*Çalışma talimatı A*. Okuma parçasından, "O yüzden memleketini" sözlerini içeren yerden başlayıp "evim olmasına bayılıyorum." sözleriyle biten bölümü harfi harfine çoğaltın.
---------- Okuma parçası ----------
O yüzden memleketini dünya bellemek çok romantik bir fikir olmakla birlikte, pek az bunu başarabilmiş insan tanıdım. Tanıdıklarımı da çok sevdim. Gezmeyi periyodik olarak değil, hayatın kendisi olarak benimsemiş bir çeşit yol ermişleri bunlar. Ama ben dönebileceğim bir evim olmasına bayılıyorum.
---------- Döküm ----------
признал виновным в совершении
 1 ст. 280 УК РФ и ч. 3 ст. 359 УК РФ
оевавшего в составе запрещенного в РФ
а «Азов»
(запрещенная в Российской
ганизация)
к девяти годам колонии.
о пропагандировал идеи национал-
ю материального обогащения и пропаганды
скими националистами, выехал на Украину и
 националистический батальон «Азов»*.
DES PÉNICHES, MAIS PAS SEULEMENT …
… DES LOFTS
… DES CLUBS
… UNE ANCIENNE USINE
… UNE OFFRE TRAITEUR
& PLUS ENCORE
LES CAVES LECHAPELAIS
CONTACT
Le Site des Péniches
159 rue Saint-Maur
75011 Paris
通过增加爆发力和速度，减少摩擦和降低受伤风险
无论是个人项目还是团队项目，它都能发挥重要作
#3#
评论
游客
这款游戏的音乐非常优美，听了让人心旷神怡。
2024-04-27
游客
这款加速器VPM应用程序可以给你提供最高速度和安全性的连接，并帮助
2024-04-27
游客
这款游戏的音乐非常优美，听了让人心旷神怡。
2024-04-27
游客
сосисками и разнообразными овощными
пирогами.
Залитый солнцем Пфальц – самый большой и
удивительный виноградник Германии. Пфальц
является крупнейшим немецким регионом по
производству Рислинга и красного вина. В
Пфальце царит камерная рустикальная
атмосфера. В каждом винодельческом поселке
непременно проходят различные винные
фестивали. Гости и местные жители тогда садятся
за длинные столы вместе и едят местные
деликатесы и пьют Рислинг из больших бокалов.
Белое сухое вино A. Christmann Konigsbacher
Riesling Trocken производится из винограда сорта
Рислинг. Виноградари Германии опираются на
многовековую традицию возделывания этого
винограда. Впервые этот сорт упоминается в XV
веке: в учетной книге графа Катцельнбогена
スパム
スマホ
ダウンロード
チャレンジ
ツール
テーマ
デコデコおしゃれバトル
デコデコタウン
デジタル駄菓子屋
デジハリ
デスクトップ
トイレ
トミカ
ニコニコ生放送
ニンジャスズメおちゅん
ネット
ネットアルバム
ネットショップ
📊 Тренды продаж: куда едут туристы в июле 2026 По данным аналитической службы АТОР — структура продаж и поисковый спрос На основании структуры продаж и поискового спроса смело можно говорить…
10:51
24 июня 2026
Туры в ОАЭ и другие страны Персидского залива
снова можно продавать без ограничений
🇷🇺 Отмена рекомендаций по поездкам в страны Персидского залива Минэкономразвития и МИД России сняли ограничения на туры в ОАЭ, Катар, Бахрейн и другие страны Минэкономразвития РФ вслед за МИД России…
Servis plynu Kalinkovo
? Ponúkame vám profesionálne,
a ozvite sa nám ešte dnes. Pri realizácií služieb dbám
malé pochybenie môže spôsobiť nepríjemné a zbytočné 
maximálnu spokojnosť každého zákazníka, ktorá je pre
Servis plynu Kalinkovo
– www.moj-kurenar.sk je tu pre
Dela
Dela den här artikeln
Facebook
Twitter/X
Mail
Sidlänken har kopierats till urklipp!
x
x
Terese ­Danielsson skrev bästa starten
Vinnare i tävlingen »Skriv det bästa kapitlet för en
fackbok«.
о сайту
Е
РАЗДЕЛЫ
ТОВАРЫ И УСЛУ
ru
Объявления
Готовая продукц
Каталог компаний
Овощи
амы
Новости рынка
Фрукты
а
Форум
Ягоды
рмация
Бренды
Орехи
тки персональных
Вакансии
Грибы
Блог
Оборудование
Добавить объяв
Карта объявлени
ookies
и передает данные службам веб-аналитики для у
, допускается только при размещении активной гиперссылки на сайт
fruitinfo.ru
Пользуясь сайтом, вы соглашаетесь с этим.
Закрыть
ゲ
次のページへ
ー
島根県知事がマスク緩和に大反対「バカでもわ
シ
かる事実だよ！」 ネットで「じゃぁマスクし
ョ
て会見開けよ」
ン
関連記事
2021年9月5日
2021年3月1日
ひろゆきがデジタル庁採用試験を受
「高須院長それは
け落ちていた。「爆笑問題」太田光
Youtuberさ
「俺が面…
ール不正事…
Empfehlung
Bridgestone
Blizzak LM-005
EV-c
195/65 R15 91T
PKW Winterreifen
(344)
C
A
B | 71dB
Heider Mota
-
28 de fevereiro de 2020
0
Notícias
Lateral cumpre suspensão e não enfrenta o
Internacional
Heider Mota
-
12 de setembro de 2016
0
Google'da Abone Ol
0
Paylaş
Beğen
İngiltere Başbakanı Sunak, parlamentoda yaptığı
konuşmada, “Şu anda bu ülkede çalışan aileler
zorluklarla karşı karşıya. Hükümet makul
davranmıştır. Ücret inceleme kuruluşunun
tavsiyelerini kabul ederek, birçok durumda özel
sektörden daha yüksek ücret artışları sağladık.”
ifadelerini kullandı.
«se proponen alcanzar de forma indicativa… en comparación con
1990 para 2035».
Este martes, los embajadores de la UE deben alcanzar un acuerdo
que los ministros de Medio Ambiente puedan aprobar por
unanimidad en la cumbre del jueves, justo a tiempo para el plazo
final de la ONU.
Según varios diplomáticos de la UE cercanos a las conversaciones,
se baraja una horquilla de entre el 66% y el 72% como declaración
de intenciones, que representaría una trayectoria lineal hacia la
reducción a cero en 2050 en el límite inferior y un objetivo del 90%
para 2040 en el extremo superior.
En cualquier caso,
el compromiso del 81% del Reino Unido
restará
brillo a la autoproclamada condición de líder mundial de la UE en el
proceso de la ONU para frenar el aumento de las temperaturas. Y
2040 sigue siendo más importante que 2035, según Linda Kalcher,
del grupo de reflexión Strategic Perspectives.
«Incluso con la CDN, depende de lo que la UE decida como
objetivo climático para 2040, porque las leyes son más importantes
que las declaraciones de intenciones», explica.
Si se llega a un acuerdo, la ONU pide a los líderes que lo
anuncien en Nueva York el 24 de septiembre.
----------
*Çalışma talimatı B*. Dökümün ilk satırından başlayıp "скими националистами, выехал на Украину и" ifadesini içeren satırda bitecek şekilde, iki uçtaki satırlar da dahil, bu satırları numaralı liste olarak verin. Boş satırları atlayın.

*Alıştırma sonucu A*.
O yüzden memleketini dünya bellemek çok romantik bir fikir olmakla birlikte, pek az bunu başarabilmiş insan tanıdım. Tanıdıklarımı da çok sevdim. Gezmeyi periyodik olarak değil, hayatın kendisi olarak benimsemiş bir çeşit yol ermişleri bunlar. Ama ben dönebileceğim bir evim olmasına bayılıyorum.

*Alıştırma sonucu B*.
1. признал виновным в совершении
2.  1 ст. 280 УК РФ и ч. 3 ст. 359 УК РФ
3. оевавшего в составе запрещенного в РФ
4. а «Азов»
5. (запрещенная в Российской
6. ганизация)
7. к девяти годам колонии.
8. о пропагандировал идеи национал-
9. ю материального обогащения и пропаганды
10. скими националистами, выехал на Украину и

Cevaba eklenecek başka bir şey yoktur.